The mystery this week involves the team trying to track down the kidnapped daughter of the head of one of two rival Chinese gangs. It’s hardly the toughest case to figure out (hint: the episode’s title gives the kidnapper’s motive away) and it takes itself a bit too seriously for a show about a fake psychic detective. But it does give the opportunity for Shawn to get his butt kicked, whilst attempting to take on an opponent using Kung Fu (or Wushu, as Gus insists on defining their fighting style as). The episode’s best bit of physical comedy involves Shawn and Gus taking on a karate master using household cleaning supplies.
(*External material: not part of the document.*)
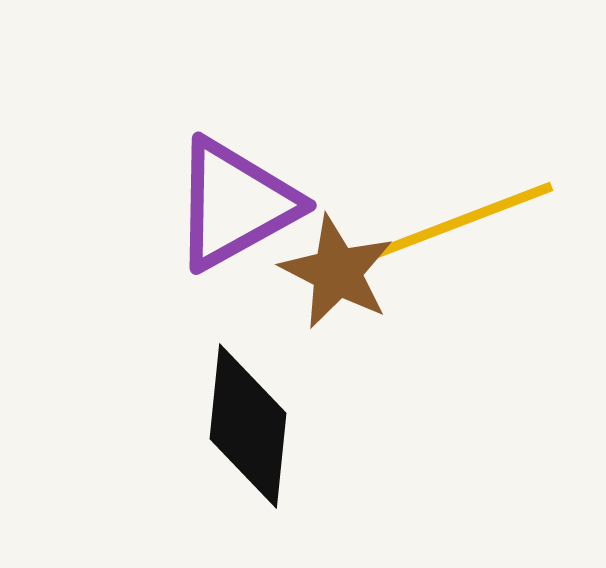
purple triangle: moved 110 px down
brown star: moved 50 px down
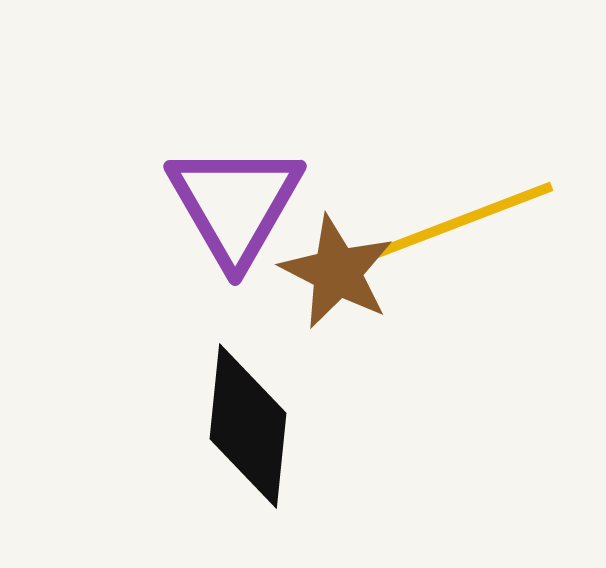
purple triangle: rotated 31 degrees counterclockwise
The main surprise of the martial arts plotline on a pop culture-obsessed (specifically 1980s pop culture-obsessed) show such as Psych, comes from the perplexing lack of callbacks to The Karate Kid. Shawn makes one half-hearted attempt at a crane kick, but that is all we’re given. Ralph Macchio doesn’t even garner a mention. I expect more from this series.
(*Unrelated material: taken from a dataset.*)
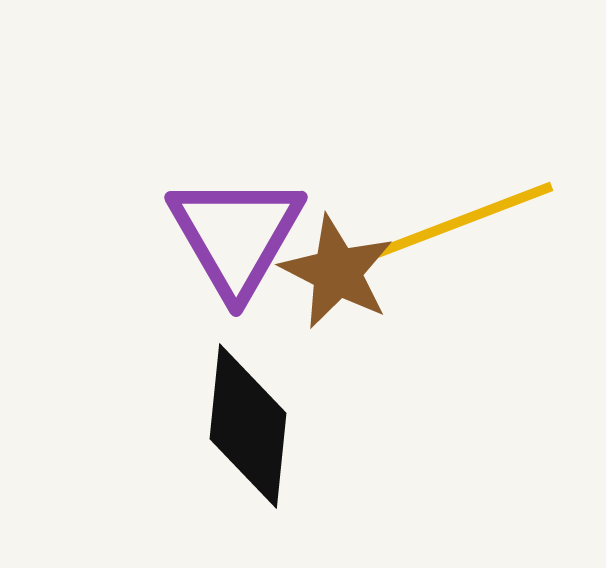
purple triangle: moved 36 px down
But while the episode’s plot is hardly the most compelling the show’s ever had, the back-and-forth between Roday and Hill, always the strongest part of Psych, is as good as ever. Unsurprisingly, they rely on jokes they’ve used many times before, such as Shawn’s habit of coming up with ridiculous pseudonyms at a moment’s notice. But, perhaps a little more surprisingly, the jokes still work. The biggest laugh of the episode comes when Shawn introduces himself and Gus both as “John Jacob Jingleheimer Schmidt” and then goes on to complain about all the people shouting. Also still strong is the relationship between Shawn and his Dad and it’s always fun to get moments where we see the origins of Shawn’s craziness. Here we get a mention of how Dad used to hide the family Easter Eggs fifteen feet under ground, all in order to challenge his eight-year-old son.
As the series enters a half-decade on the air, the creative team behind it show little signs of messing with the formula that has worked so well for them. While this might be comforting to some fans, it does raise questions about just how much longer Psych can last. Some evolution is inevitable, such as further development of the long-brewing romantic tension between Shawn and Juliet. But it remains to be seen just how much this will actually shake up the show. Even without much change, as long as Roday and Hill are able to wring laughs out of their situations, as they are here, it should be enough. Sometimes, however, I just wish they’d stretch things a little more.